The Scout Association has a number of accounts ran by the RST and can set up a free local sub-account for Groups, Districts or Counties. These sub-accounts can then be used to create personalised adverts to fill different volunteer vacancies.

Setting up your account

To create a sub-account contact your local Regional Services Team.
Once a sub-account is set up, the enquirer will receive further instructions and a username and password to access and complete the account details.

Account details

Organisation Name: Use a name that will make sense outside of Scouting. For example, instead of '23rd St Andrews Scout Group', use 'Anytown Scout Group'.

Organisation Description: This has been completed by The Scout Association.

Contact Details: This is often the District/ County membership enquiries person. To help enquiries be effective, you should provide a suitable telephone number and email address. The personal details will not appear on the advert but will be sent to potential volunteers who make an enquiry.

Personalise your Account: Accounts and adverts give the opportunity to upload pictures, banners and logos all of which can be found on the print centre to give a professional look to your account.


Writing and preparing adverts

Visit do-it.org and search for a vacancy.
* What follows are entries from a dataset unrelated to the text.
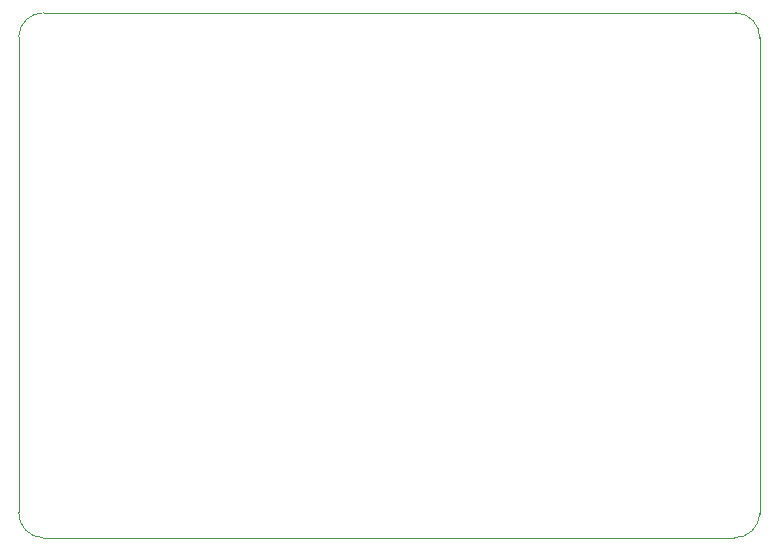
<source format=gbr>
%TF.GenerationSoftware,Altium Limited,Altium Designer,21.9.2 (33)*%
G04 Layer_Color=0*
%FSLAX45Y45*%
%MOMM*%
%TF.SameCoordinates,8C9FB855-A7A5-4AEE-82B0-D85B10D48A85*%
%TF.FilePolarity,Positive*%
%TF.FileFunction,Profile,NP*%
%TF.Part,Single*%
G01*
G75*
%TA.AperFunction,Profile*%
%ADD97C,0.02540*%
D97*
X11493500Y6489700D02*
G03*
X11696700Y6273800I209550J-6350D01*
G01*
X17551401Y6273800D01*
D02*
G03*
X17767300Y6477000I6349J209550D01*
G01*
X17767300Y10515600D01*
X17767300Y10502900D01*
D02*
G03*
X17564101Y10718800I-209550J6350D01*
G01*
X11709400Y10718800D01*
D02*
G03*
X11493500Y10515600I-6350J-209550D01*
G01*
X11493500Y6489700D01*
%TF.MD5,c4a6ea8c29c84cb182a1a8b06c32b3b6*%
M02*

</source>
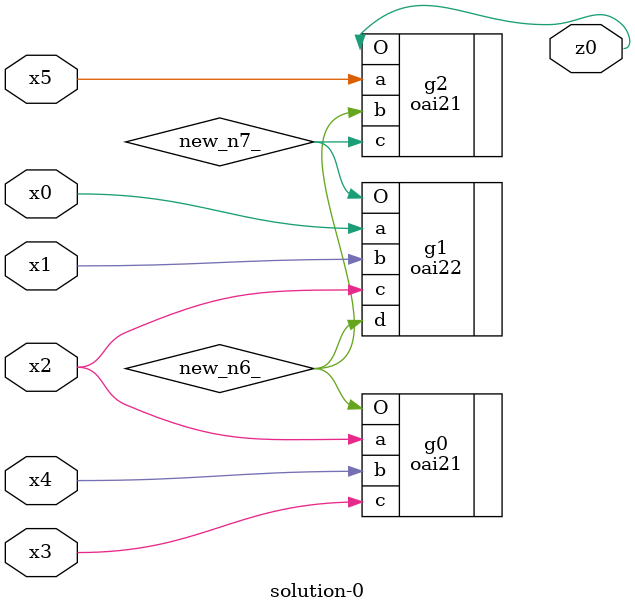
<source format=v>
module \solution-0 (
  x0, x1, x2, x3, x4, x5,
  z0 );
  input x0, x1, x2, x3, x4, x5;
  output z0;
  wire new_n6_, new_n7_;
  oai21  g0(.a(x2), .b(x4), .c(x3), .O(new_n6_));
  oai22  g1(.a(x0), .b(x1), .c(x2), .d(new_n6_), .O(new_n7_));
  oai21  g2(.a(x5), .b(new_n6_), .c(new_n7_), .O(z0));
endmodule

</source>
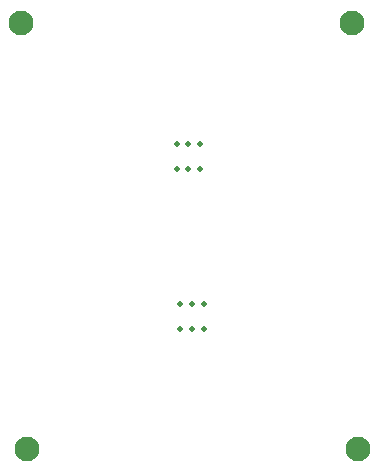
<source format=gbr>
%TF.GenerationSoftware,KiCad,Pcbnew,8.0.8*%
%TF.CreationDate,2025-04-24T20:49:58+02:00*%
%TF.ProjectId,IMU_PCBs,494d555f-5043-4427-932e-6b696361645f,rev?*%
%TF.SameCoordinates,Original*%
%TF.FileFunction,Soldermask,Bot*%
%TF.FilePolarity,Negative*%
%FSLAX46Y46*%
G04 Gerber Fmt 4.6, Leading zero omitted, Abs format (unit mm)*
G04 Created by KiCad (PCBNEW 8.0.8) date 2025-04-24 20:49:58*
%MOMM*%
%LPD*%
G01*
G04 APERTURE LIST*
%ADD10C,0.500000*%
%ADD11C,2.100000*%
G04 APERTURE END LIST*
D10*
%TO.C,mouse-bite-2.54mm-4.66mm*%
X128100000Y-80170000D03*
X128100000Y-82300000D03*
X129090000Y-80170000D03*
X129100000Y-82300000D03*
X130100000Y-80170000D03*
X130100000Y-82300000D03*
%TD*%
%TO.C,mouse-bite-2.54mm-4.66mm*%
X127820000Y-66630000D03*
X127820000Y-68760000D03*
X128810000Y-66630000D03*
X128820000Y-68760000D03*
X129820000Y-66630000D03*
X129820000Y-68760000D03*
%TD*%
D11*
%TO.C,REF\u002A\u002A*%
X143170000Y-92510000D03*
%TD*%
%TO.C,REF\u002A\u002A*%
X115170000Y-92510000D03*
%TD*%
%TO.C,REF\u002A\u002A*%
X114680000Y-56430000D03*
%TD*%
%TO.C,REF\u002A\u002A*%
X142680000Y-56430000D03*
%TD*%
M02*

</source>
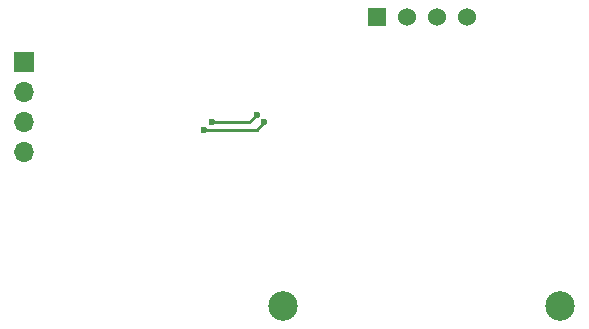
<source format=gtl>
G04 #@! TF.GenerationSoftware,KiCad,Pcbnew,(5.1.5)-3*
G04 #@! TF.CreationDate,2020-10-01T20:26:26+02:00*
G04 #@! TF.ProjectId,C64 Pi1541-II Faceplate,43363420-5069-4313-9534-312d49492046,rev?*
G04 #@! TF.SameCoordinates,Original*
G04 #@! TF.FileFunction,Copper,L1,Top*
G04 #@! TF.FilePolarity,Positive*
%FSLAX46Y46*%
G04 Gerber Fmt 4.6, Leading zero omitted, Abs format (unit mm)*
G04 Created by KiCad (PCBNEW (5.1.5)-3) date 2020-10-01 20:26:26*
%MOMM*%
%LPD*%
G04 APERTURE LIST*
%ADD10C,1.524000*%
%ADD11R,1.524000X1.524000*%
%ADD12C,2.500000*%
%ADD13O,1.700000X1.700000*%
%ADD14R,1.700000X1.700000*%
%ADD15C,0.600000*%
%ADD16C,0.250000*%
G04 APERTURE END LIST*
D10*
X111760000Y-59055000D03*
X109220000Y-59055000D03*
X106680000Y-59055000D03*
D11*
X104140000Y-59055000D03*
D12*
X96200000Y-83555000D03*
X119700000Y-83555000D03*
D13*
X74295000Y-70485000D03*
X74295000Y-67945000D03*
X74295000Y-65405000D03*
D14*
X74295000Y-62865000D03*
D15*
X90170000Y-67945000D03*
X93980000Y-67310000D03*
X89535000Y-68580000D03*
X94615000Y-67945000D03*
D16*
X90170000Y-67945000D02*
X93345000Y-67945000D01*
X93345000Y-67945000D02*
X93980000Y-67310000D01*
X89535000Y-68580000D02*
X93980000Y-68580000D01*
X93980000Y-68580000D02*
X94615000Y-67945000D01*
M02*

</source>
This will show you the different options that potential volunteers will search by and help you to prepare your own advert in way that will make it easy to find.

Language should be simple, positive and informative. Make the opportunity sound exciting and avoid negative information such as 'our Group will close if....'

Your advert must make sense to people outside of Scouting. Potential volunteers probably won't know what a GSL or BSL is but they will understand what a 'volunteer support manager' or 'activity leader' might do.

Emphasise what the adult will get out of volunteering. Will it develop their skills for work, help them have fun and meet new people or contribute to their local community?

Tell them that they will be supported with training and resources.

It must be brief and to the point - catch people's interest, you can give them the details when you follow up on their enquiry. The Regional Services Team has lots of prepared adverts that can be shared.

Following up enquiries

Potential volunteers register their personal details with Do-It.org. When they select an opportunity, their details are lodged with the account showing their interest and an e-mail alert is sent to the account administrator.

Make contact with the potential volunteer as quickly as possible, within 3 days is good practice.

Enquirers are probably new to Scouting. Avoid using Scout jargon and don't assume they know what a Leader (or other roles in Scouting) is or what they do. Find out about their interests and skills and why they are attracted to your opportunity.

Find out about when they are available and how much time they would like to give. How close do they live, is transport a problem?

Give them some details about what Scouting is, the role you are looking to fill, and the different ways that people can volunteer for Scouting. Be as flexible as possible, all help is beneficial. If they can't offer what you are looking for, can they do part of that role or something else instead. Could they help a different Group in some way?

Once you've established that they are definitely interested and you have agreed a role in outline, arrange a meeting to introduce them to the team they will be working with. This is a great opportunity to take along resources to give them more information, such as the adult welcome pack or leaflets on training.